(Data items)
#####

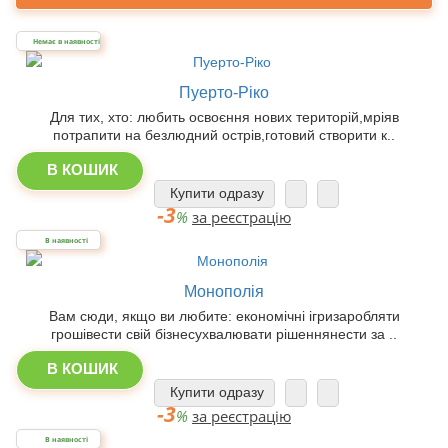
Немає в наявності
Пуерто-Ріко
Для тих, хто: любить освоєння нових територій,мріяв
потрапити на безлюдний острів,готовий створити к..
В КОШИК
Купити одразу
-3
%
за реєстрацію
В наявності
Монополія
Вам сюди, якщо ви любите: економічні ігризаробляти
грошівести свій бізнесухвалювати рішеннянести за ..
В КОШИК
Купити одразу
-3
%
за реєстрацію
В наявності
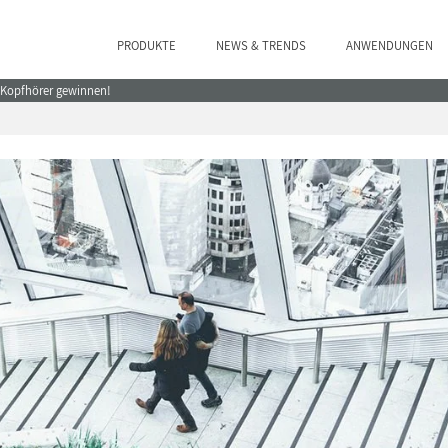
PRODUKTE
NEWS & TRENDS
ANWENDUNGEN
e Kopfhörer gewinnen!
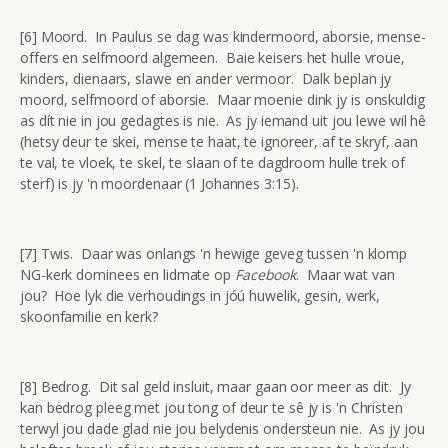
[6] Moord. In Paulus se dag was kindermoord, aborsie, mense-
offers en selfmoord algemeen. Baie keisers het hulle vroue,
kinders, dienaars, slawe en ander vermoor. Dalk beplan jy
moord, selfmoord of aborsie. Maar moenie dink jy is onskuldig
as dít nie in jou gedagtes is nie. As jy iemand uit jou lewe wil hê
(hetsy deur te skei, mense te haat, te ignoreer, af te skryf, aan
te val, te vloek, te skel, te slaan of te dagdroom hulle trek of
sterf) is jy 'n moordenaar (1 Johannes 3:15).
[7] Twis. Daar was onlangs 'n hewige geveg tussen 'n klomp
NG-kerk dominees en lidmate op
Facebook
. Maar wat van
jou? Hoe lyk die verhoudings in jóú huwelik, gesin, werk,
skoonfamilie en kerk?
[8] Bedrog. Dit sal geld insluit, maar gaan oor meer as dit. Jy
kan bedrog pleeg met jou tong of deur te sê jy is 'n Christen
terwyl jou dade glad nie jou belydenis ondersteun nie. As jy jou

#####

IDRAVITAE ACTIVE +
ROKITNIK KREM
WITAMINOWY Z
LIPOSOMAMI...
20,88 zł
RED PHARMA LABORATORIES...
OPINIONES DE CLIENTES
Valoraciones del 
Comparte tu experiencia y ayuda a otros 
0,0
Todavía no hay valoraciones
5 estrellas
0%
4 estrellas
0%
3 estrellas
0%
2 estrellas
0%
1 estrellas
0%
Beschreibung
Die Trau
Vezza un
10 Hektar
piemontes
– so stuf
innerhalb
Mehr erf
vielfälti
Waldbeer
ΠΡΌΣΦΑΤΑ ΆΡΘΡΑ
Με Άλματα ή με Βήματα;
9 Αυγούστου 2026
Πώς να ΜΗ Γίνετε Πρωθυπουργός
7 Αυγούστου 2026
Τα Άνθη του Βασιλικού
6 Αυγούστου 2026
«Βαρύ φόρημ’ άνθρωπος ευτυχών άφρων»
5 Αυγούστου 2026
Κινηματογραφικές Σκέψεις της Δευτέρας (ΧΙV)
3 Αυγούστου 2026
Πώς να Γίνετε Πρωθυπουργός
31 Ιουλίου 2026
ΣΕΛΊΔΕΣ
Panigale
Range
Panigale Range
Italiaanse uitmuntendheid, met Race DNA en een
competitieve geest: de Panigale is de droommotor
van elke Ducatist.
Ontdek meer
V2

#####

*The problem*
Look through the entries and work out how many lines have the word "Panigale" in them; reply with that number only.

*Exercise response*
3